Tijdens kabinetsformaties komen ze allebei voorbij: de formateur en de informateur. En dan hebben we soms ook nog een zogeheten verkenner. Wat is het verschil en wat doen deze drie personen eigenlijk?
Na Tweede Kamer-verkiezingen moet altijd een nieuw kabinet worden geformeerd. Doordat er zetels in de Kamer zijn verschoven, komt het vaak voor dat het voorgaande kabinet geen meerderheid meer heeft in de Kamer. De leiders van de verschillende partijen moeten dan dus met elkaar gaan praten om te kijken of ze gezamenlijk een meerderheidskabinet kunnen vormen. In Nederland komt het namelijk nooit voor dat één partij een absolute meerderheid in de Tweede Kamer heeft en dus in zijn eentje een kabinet kan gaan vormen. Er zijn altijd meerdere partijen nodig, soms wel drie of vier.
Verkenner
Afgesproken is dat de Tweede Kamer binnen een week na de verkiezingen bij elkaar komt om de verkiezingsuitslag met elkaar te bespreken. Omdat niet altijd gelijk duidelijk is welke partijen logischerwijs een kabinet met elkaar moeten gaan vormen, besluit de Kamer soms eerst een verkenningsronde uit te laten voeren. Een speciaal hiervoor aangewezen verkenner gaat dan in gesprek met de fractievoorzitters van alle partijen om zo een beeld te krijgen van alle coalitiemogelijkheden. De verkenner vraagt de fractieleiders bijvoorbeeld of er partijen zijn met wie ze écht niet willen samenwerken, of andersom: of er partijen zijn zonder wie ze niet willen toetreden tot een kabinet. Na deze gespreksronde schrijft de verkenner een verslag, dat vervolgens toegelicht wordt tijdens een debat in de Tweede Kamer.
Informateur
Na het debat over het verslag van de verkenner wijst de Tweede Kamer een informateur aan. Meestal draagt de grootste partij (vaak ook de grootste winnaar van de verkiezingen) zelf een kandidaat voor. De belangrijkste taak van de informateur is om te onderzoeken of er een specifieke coalitie gevormd kan worden. Het verslag van de verkenner vormt hiervoor logischerwijs het uitgangspunt. De Tweede Kamer formuleert een duidelijke opdracht waarmee de informateur aan de slag kan. Als de informateur klaar is met zijn of haar onderzoek, brengt deze weer verslag uit aan de Kamer. Wanneer de gesprekken positief zijn verlopen en er blijkt inderdaad een coalitie te kunnen worden gevormd, breekt weer een nieuwe fase aan.
Formateur
Nu duidelijk is welke partijen met elkaar een nieuwe regering willen vormen, moeten deze nog met elkaar in gesprek zodat een zogeheten regeerakkoord kan worden geschreven. Hierin legt de nieuwe regering de plannen voor de komende regeerperiode vast. Meestal wordt dit regeerakkoord voorgelegd aan de coalitiefracties, zodat de nieuwe regering zich tijdens de aankomende kabinetsperiode verzekerd weet van hun steun.

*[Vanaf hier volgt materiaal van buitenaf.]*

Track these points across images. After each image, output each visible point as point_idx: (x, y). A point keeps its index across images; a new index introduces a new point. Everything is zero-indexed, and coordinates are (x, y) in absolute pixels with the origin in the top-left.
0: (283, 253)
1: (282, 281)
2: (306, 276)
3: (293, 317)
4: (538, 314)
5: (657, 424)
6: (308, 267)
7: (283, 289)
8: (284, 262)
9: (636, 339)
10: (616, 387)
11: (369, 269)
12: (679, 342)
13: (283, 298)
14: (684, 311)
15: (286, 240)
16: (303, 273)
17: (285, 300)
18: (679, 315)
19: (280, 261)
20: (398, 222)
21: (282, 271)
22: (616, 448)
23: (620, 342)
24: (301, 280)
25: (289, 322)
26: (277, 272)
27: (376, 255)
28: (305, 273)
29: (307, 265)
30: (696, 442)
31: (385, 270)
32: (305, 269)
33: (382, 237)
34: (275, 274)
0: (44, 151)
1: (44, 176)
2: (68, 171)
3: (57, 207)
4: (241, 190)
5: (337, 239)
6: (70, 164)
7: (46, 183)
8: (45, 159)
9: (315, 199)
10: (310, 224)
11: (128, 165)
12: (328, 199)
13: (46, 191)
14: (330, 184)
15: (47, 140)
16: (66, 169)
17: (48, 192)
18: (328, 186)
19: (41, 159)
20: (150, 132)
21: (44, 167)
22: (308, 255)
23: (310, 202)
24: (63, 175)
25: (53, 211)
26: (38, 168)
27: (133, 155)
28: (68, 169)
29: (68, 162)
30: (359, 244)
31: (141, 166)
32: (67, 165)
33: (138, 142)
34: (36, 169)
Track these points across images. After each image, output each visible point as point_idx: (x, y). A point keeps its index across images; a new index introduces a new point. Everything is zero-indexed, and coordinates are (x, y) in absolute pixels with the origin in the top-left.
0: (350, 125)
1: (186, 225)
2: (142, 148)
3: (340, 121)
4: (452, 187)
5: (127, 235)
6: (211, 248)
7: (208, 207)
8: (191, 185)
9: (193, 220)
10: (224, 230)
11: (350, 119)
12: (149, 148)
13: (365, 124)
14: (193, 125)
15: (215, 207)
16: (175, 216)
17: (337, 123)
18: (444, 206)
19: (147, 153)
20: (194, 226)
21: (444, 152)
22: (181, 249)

Dit laatste proces, waarin de plannen de toekomst dus centraal staan, wordt normaal gesproken altijd begeleid door de minister-president. Deze staat dan bekend als de formateur. Hij (of zij) komt na afronding van het proces ook naar de Tweede Kamer. Daar leest hij dan de zogeheten regeringsverklaring voor en stelt het nieuwe kabinet voor. In deze laatste fase praten de deelnemende partijen dus niet alleen over de inhoud. Het gaat ook over de poppetjes. Welke partij krijgt welke ministersposten? En welke personen worden er precies minister? Vanzelfsprekend azen de verschillende partijen allemaal op mooie posten, zodat ze zich de jaren hierna goed kunnen profileren op voor hen belangrijke politieke onderwerpen.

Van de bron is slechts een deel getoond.